Research

Primary Research Areas

20th and 21st century Irish literature and poetry; global/postcolonial literature and theory; body, disability, and fat studies; gender and sexuality studies; human rights and political theory

Secondary Research Areas

Science fiction; pop culture; media studies

Current Dissertation Abstract

“Disorder, Digestion, and Metabolic Futures: Disabled Bellies in Contemporary Global Fiction” examines the ongoing hardiness of a world that claims to be “postcolonial” via the transmission and generation of medical knowledge. Literature, as both a vehicle for pathological norms and a potential challenge to those norms, provides a crucial narrativization of illness and disability.

Supported by readings of Han Kang, Carmen Maria Machado, and J.M. Coetzee, I argue that the acquisition and production of medical knowledge is challenged by embodied displays of disordered eating and disrupted digestion, and that any future divorced from the violence inherent in medical logics of containment, knowability, and diagnosis is thus metabolically-determined; in different terms, the future is alimentary in that “the warm illumination of a horizon imbued with potentiality”[1] is warm because the viscera, when cut open and exposed to the world, is itself steaming.

Relying on Ann Laura Stoler’s theorization of “duress,” I emphasize that the accumulative nature of medical knowledge and the ongoing project of medical pathologization is not only a product of colonialism, but also a potent means by which bodies are currently marginalized and exposed to violence.
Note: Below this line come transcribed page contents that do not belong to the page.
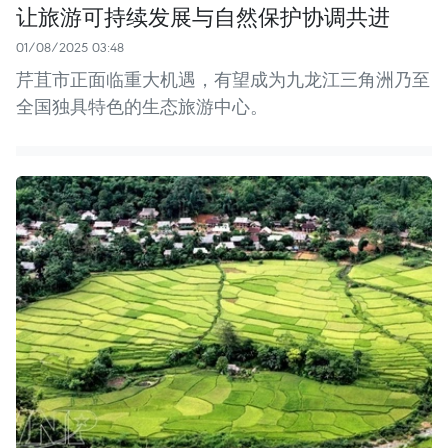
让旅游可持续发展与自然保护协调共进
01/08/2025 03:48
芹苴市正面临重大机遇，有望成为九龙江三角洲乃至
全国独具特色的生态旅游中心。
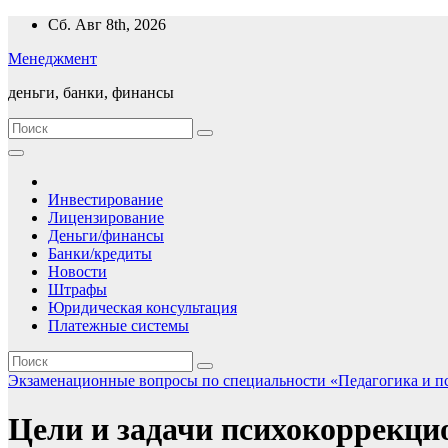
Перейти
Сб. Авг 8th, 2026
к
Менеджмент
содержимому
деньги, банки, финансы
Инвестирование
Лицензирование
Деньги/финансы
Банки/кредиты
Новости
Штрафы
Юридическая консультация
Платежные системы
Экзаменационные вопросы по специальности «Педагогика и п
Цели и задачи психокоррекци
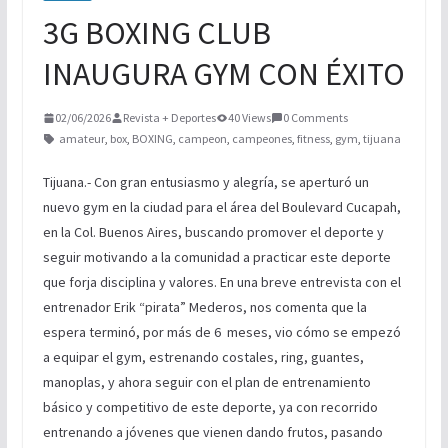
NUEVA ERA MAGFED SE CORONA EN
3G BOXING CLUB
TORNEO DE PAINTBALL
BOXEO INTERNACIONAL
INAUGURA GYM CON ÉXITO
02/06/2026
Revista + Deportes
40 Views
0 Comments
amateur
,
box
,
BOXING
,
campeon
,
campeones
,
fitness
,
gym
,
tijuana
Tijuana.- Con gran entusiasmo y alegría, se aperturó un
nuevo gym en la ciudad para el área del Boulevard Cucapah,
en la Col. Buenos Aires, buscando promover el deporte y
seguir motivando a la comunidad a practicar este deporte
que forja disciplina y valores. En una breve entrevista con el
entrenador Erik “pirata” Mederos, nos comenta que la
espera terminó, por más de 6 meses, vio cómo se empezó
a equipar el gym, estrenando costales, ring, guantes,
manoplas, y ahora seguir con el plan de entrenamiento
básico y competitivo de este deporte, ya con recorrido
entrenando a jóvenes que vienen dando frutos, pasando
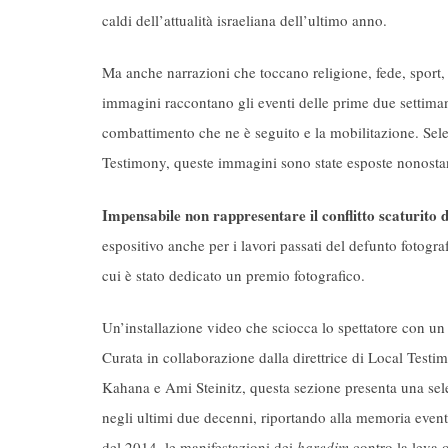
caldi dell’attualità israeliana dell’ultimo anno.
Ma anche narrazioni che toccano religione, fede, sport,
immagini raccontano gli eventi delle prime due settiman
combattimento che ne è seguito e la mobilitazione. Sel
Testimony, queste immagini sono state esposte nonostant
Impensabile non rappresentare il conflitto scaturito d
espositivo anche per i lavori passati del defunto fotogr
cui è stato dedicato un premio fotografico.
Un’installazione video che sciocca lo spettatore con u
Curata in collaborazione dalla direttrice di Local Test
Kahana e Ami Steinitz, questa sezione presenta una sel
negli ultimi due decenni, riportando alla memoria even
del 2014, le manifestazioni dei
haredim
contro la leva o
Kang, Machado, and Coetzee resist the prevailing impulse to pathologize and enforce diagnoses (and thus also knowability) by staging resistance to these impulses via disordered eating, moments of digestive failure, and surgical interventions that purposefully target normal metabolic processes for permanent disruption. Each text, in showing the violence inherent in the acquisition and maintenance of “health,” also questions how current regimes of ableist violence are reinforced and supported by an apparatus that ostensibly claims to keep bodies safe, “whole,” and well. If the future is truly a liberatory one, it must emerge from revisiting the current overreliance on the assignation of positive morality to orderly, metabolically acceptable bodies.

[1] José Esteban Muñoz, Cruising Utopia: the Then and There of Queer Futurity, Durham: Duke UP, 2009, 1.